Using the data that follows, report how many lines include "Газовые"; output no other text.

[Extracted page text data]
%%
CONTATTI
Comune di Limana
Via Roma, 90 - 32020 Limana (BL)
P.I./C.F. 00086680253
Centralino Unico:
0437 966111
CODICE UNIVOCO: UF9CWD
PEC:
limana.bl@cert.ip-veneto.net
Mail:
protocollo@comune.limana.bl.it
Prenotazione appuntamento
%%
%%
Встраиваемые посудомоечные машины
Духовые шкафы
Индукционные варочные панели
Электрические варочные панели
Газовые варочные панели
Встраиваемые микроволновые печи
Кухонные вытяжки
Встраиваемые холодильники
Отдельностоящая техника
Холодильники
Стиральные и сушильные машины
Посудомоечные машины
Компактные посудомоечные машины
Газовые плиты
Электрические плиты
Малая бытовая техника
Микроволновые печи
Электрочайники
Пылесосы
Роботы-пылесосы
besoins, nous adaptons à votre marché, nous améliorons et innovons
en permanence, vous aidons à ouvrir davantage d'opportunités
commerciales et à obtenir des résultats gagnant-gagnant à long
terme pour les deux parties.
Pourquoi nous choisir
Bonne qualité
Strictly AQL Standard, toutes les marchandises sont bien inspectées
%%
%%
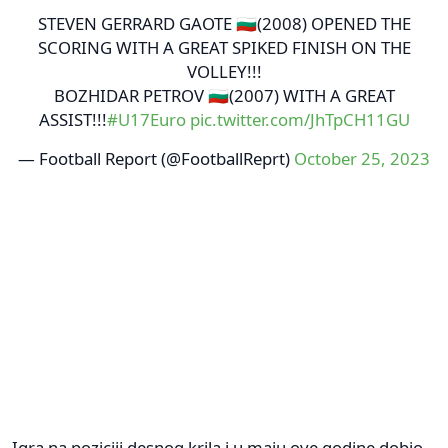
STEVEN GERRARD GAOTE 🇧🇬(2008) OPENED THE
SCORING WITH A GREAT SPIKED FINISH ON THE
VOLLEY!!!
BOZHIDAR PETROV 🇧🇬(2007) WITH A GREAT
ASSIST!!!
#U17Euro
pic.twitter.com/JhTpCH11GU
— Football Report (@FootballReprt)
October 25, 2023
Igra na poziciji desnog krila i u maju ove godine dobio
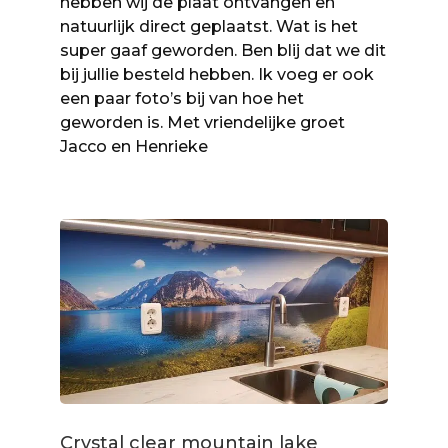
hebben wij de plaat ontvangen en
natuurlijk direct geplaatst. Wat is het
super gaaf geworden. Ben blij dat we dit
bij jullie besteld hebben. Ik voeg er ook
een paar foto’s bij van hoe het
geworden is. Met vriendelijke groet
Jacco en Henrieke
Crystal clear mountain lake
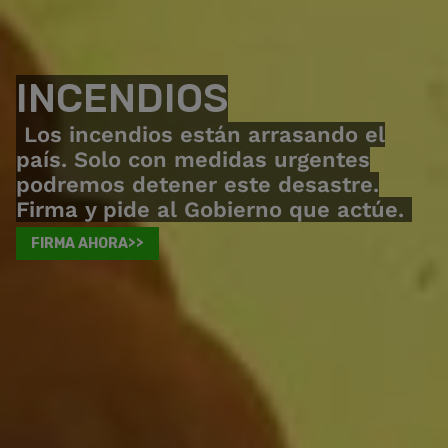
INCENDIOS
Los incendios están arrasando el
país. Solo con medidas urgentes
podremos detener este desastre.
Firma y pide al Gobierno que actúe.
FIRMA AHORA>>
%%
* _Final answer_:
2